[Stored data]
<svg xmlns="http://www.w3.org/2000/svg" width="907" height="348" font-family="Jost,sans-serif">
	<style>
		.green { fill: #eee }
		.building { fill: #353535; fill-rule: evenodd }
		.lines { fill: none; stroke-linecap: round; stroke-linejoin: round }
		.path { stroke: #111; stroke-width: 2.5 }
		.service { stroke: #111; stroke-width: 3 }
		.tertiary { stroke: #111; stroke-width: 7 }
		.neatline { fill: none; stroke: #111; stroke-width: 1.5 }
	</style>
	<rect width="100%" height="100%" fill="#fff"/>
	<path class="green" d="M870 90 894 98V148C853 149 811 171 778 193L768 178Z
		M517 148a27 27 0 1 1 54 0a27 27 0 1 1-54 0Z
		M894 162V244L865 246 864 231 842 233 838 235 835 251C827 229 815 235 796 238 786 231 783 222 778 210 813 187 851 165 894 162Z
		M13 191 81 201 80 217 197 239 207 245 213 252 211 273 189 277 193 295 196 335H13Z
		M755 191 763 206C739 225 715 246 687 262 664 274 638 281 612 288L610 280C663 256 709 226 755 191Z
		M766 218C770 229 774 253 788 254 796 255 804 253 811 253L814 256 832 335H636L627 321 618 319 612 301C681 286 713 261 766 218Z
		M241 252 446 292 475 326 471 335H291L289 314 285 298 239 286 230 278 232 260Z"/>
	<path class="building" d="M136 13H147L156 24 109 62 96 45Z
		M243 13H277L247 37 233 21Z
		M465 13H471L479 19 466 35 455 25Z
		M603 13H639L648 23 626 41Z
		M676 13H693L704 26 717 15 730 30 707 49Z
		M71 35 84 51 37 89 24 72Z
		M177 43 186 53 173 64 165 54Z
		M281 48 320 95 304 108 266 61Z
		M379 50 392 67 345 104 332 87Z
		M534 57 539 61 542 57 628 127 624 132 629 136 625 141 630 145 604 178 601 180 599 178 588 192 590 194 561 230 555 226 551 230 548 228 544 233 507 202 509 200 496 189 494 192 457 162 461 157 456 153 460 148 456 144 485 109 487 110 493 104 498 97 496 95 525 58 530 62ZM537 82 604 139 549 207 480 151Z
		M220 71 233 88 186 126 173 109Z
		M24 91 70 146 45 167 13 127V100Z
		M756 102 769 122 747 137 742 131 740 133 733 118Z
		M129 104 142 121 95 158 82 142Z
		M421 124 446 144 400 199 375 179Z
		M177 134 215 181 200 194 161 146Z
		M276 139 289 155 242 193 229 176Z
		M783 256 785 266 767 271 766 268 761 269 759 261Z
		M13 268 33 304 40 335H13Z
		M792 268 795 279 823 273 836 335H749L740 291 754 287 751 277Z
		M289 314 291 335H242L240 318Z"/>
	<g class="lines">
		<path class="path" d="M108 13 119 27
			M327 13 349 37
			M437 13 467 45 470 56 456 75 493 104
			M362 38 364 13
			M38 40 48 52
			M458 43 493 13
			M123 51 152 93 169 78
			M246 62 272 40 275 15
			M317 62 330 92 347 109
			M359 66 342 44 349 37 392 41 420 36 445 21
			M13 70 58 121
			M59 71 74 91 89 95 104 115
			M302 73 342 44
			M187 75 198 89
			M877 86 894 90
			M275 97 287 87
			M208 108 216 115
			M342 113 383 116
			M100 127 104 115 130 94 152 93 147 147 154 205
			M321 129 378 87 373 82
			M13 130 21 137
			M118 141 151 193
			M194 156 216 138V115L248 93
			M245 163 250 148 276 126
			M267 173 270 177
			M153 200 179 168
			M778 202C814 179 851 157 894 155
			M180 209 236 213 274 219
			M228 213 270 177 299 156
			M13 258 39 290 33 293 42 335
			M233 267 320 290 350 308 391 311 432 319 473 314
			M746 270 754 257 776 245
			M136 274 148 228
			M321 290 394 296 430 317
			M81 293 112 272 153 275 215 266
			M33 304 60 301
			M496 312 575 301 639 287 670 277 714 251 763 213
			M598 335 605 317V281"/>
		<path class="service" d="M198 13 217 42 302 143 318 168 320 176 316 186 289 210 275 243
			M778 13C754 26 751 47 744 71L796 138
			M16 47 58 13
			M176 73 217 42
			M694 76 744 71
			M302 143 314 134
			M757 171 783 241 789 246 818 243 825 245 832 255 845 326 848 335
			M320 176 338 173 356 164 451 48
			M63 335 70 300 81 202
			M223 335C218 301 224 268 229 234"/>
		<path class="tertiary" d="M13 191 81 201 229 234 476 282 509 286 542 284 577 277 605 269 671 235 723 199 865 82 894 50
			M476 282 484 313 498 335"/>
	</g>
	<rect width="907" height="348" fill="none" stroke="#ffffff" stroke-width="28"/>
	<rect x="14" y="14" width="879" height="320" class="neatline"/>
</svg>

==

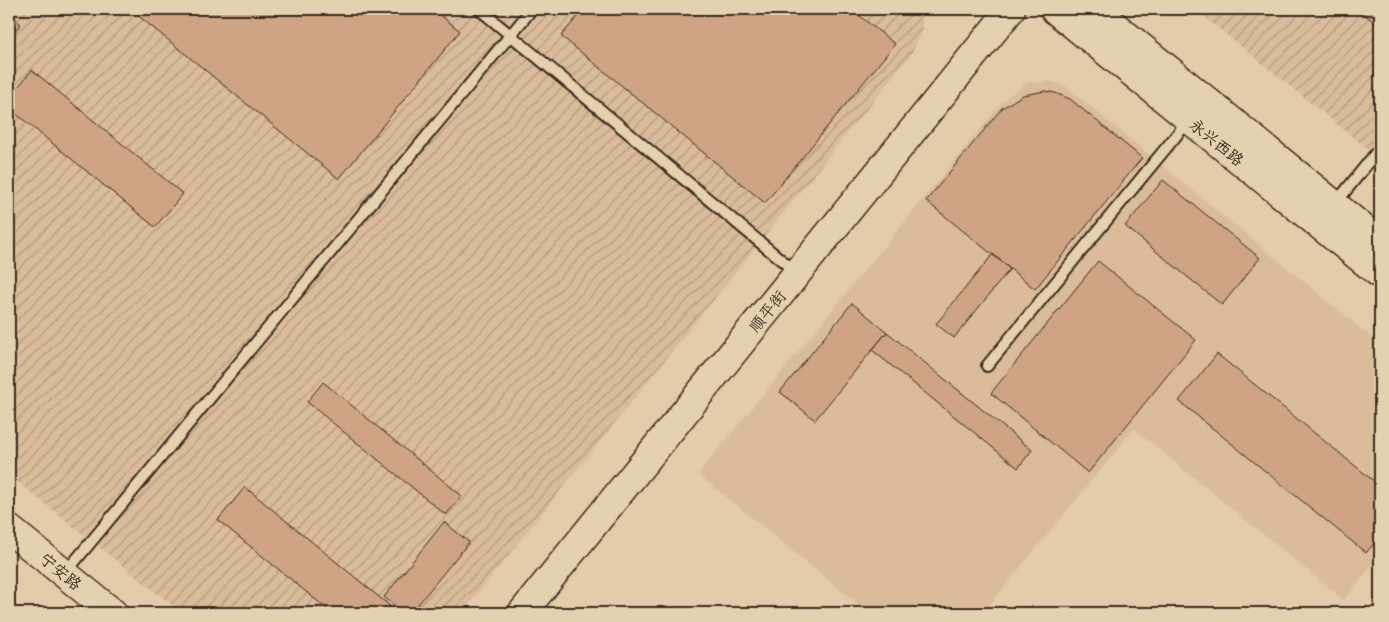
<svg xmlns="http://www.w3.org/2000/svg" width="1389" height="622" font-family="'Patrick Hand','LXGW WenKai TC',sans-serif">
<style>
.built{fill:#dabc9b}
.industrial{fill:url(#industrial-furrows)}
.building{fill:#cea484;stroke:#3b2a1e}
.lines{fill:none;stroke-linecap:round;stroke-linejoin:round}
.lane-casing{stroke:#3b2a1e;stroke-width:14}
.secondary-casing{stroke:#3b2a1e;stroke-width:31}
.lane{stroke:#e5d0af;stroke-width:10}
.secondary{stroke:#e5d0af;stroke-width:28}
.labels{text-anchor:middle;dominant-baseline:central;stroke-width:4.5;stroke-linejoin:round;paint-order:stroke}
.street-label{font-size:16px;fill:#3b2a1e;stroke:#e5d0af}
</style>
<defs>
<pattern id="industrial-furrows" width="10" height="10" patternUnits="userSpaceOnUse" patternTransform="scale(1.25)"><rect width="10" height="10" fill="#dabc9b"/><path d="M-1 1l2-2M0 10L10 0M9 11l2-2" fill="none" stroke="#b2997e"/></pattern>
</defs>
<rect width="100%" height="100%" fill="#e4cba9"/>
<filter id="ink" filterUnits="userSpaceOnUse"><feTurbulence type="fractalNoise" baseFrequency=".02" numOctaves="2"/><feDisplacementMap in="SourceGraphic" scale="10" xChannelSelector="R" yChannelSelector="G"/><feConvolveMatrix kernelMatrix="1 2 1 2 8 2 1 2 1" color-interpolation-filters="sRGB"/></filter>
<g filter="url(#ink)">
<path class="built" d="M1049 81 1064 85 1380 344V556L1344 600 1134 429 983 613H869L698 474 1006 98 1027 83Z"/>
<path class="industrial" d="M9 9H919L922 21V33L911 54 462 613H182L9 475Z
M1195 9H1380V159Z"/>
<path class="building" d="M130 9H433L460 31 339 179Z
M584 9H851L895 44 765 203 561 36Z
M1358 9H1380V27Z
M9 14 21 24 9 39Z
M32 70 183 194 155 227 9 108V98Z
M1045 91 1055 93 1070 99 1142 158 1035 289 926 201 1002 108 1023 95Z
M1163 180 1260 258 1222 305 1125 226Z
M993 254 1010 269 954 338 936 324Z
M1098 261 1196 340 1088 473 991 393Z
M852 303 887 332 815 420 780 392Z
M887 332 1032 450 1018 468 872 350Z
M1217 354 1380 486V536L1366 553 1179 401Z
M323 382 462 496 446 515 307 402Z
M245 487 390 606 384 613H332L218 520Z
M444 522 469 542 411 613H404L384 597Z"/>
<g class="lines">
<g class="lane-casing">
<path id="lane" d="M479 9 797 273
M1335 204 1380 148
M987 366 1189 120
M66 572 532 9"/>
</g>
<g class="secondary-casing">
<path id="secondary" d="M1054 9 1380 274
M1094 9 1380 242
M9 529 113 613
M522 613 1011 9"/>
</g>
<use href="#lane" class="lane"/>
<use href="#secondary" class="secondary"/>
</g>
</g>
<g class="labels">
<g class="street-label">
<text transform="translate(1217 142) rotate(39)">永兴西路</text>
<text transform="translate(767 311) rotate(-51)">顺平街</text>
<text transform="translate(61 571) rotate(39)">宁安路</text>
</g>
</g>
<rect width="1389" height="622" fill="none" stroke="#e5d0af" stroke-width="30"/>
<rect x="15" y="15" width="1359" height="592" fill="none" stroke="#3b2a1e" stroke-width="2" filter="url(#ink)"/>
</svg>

==

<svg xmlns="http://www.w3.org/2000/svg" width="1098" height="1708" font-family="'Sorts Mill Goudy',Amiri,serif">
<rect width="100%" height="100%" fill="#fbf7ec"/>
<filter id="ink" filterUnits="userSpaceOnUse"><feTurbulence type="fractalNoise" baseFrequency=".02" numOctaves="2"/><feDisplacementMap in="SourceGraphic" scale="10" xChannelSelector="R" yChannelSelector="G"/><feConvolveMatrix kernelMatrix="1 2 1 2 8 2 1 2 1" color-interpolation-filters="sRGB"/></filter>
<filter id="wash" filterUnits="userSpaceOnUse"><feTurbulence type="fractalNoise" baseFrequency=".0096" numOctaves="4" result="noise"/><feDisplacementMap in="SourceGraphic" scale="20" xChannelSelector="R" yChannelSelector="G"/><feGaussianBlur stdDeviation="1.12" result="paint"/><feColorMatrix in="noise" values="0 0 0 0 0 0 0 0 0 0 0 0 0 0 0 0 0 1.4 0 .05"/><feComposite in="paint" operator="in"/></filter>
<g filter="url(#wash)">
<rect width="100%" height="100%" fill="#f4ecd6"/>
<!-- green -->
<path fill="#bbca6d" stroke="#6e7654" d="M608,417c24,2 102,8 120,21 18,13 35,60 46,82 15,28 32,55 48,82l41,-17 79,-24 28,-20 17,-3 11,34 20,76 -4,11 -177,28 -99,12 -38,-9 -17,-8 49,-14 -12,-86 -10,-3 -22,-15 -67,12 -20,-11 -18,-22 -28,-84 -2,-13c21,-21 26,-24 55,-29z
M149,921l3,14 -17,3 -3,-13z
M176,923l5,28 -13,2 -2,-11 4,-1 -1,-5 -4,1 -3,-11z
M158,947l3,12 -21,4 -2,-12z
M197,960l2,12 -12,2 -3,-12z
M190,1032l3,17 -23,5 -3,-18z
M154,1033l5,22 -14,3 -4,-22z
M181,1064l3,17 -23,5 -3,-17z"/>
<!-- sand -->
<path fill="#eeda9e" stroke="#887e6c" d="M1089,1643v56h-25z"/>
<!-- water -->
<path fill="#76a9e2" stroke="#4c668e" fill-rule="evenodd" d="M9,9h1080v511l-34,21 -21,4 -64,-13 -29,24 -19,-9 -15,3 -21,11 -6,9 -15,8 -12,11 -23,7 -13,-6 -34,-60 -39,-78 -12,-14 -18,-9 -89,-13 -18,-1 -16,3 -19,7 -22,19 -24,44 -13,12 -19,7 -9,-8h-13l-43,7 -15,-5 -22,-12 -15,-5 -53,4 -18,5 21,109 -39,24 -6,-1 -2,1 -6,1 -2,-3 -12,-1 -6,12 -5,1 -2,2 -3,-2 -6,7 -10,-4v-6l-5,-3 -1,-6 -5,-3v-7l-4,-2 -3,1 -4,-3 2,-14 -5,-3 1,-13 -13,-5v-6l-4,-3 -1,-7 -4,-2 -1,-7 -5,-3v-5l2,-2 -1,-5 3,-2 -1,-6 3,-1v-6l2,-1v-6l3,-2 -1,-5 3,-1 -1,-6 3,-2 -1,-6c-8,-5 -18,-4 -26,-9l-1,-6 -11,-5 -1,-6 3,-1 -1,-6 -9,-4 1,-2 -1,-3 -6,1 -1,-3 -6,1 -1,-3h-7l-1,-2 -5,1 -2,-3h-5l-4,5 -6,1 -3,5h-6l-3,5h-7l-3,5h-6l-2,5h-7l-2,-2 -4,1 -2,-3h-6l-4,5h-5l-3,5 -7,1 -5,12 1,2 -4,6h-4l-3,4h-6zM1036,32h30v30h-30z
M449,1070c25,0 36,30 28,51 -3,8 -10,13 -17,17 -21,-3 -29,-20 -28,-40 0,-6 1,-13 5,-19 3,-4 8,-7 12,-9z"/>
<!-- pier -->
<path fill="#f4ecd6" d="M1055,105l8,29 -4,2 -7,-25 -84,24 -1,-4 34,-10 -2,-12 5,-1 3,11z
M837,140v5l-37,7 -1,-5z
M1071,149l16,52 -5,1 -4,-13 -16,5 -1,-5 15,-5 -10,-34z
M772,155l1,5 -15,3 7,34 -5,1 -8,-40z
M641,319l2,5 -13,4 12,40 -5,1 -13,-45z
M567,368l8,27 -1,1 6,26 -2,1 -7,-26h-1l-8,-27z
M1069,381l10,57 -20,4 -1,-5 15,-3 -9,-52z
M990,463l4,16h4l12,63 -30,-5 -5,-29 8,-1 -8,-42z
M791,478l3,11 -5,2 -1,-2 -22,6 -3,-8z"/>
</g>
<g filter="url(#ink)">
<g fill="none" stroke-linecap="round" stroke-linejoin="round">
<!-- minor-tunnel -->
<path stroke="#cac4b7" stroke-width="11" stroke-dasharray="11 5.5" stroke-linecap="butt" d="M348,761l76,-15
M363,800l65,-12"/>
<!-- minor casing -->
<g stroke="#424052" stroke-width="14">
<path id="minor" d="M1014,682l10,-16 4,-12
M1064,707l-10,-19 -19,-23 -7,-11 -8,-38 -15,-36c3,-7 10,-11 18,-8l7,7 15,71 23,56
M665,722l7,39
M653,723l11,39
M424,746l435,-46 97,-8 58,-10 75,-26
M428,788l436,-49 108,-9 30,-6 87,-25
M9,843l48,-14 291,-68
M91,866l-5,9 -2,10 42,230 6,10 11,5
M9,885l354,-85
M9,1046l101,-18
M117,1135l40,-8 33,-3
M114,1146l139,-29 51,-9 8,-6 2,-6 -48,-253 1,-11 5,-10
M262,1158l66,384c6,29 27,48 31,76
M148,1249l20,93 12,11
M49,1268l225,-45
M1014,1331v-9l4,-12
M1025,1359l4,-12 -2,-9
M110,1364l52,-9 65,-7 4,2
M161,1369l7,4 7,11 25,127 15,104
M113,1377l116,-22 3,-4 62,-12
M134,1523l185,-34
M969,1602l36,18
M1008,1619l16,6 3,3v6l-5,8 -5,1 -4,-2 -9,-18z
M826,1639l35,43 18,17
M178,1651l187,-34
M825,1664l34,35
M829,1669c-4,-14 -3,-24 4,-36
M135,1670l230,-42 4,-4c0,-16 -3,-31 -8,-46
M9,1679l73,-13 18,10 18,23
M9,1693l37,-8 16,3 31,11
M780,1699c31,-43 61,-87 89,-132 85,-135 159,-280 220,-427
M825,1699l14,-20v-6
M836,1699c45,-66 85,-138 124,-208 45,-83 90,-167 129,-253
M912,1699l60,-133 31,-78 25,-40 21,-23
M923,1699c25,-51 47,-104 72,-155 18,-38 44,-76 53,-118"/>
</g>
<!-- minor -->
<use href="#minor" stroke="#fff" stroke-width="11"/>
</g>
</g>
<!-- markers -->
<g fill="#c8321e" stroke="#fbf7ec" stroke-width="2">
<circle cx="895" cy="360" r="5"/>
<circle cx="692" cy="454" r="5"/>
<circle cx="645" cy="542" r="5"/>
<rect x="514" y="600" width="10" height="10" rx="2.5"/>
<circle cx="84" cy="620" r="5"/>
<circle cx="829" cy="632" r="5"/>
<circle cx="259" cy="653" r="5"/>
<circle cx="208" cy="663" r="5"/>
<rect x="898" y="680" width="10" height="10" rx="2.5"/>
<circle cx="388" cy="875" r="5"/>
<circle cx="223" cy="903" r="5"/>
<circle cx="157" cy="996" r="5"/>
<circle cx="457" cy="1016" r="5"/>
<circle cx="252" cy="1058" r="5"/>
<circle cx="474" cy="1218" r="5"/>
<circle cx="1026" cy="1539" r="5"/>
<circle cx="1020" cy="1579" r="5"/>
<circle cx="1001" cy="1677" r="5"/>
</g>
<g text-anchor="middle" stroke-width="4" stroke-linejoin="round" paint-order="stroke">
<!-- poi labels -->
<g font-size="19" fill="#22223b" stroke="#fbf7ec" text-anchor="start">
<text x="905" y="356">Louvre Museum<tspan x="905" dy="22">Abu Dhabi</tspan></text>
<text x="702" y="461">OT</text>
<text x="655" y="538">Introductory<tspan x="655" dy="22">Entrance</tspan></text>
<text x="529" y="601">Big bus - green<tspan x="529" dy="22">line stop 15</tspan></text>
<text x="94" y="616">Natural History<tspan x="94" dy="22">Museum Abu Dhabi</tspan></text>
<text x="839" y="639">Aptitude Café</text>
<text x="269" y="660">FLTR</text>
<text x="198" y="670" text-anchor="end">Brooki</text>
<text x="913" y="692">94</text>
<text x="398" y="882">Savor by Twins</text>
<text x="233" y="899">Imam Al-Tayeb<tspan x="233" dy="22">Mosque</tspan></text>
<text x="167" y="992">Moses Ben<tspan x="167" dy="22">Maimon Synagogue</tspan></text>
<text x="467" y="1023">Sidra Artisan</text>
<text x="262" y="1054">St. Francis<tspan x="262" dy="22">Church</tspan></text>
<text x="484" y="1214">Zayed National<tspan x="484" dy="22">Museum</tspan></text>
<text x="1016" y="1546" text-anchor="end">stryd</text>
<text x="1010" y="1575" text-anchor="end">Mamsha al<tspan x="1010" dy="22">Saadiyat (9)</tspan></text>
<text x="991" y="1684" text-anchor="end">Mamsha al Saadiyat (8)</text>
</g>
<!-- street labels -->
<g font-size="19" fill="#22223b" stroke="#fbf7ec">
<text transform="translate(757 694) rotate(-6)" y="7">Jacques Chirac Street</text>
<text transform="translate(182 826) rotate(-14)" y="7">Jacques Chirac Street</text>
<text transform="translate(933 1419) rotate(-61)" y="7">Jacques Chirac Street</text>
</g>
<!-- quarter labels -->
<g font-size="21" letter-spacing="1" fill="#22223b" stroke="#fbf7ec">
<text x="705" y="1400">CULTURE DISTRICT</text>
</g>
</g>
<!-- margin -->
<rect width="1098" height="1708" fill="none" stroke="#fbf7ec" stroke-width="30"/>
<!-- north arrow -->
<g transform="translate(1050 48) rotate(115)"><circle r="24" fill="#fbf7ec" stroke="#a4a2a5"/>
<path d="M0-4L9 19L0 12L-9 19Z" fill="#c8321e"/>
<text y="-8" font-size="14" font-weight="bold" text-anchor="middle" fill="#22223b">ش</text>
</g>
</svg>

EXERCISE: Find every line in the records that uses the string "lines", then copy it.

FINAL ANSWER:
		.lines { fill: none; stroke-linecap: round; stroke-linejoin: round }
	<g class="lines">
.lines{fill:none;stroke-linecap:round;stroke-linejoin:round}
<g class="lines">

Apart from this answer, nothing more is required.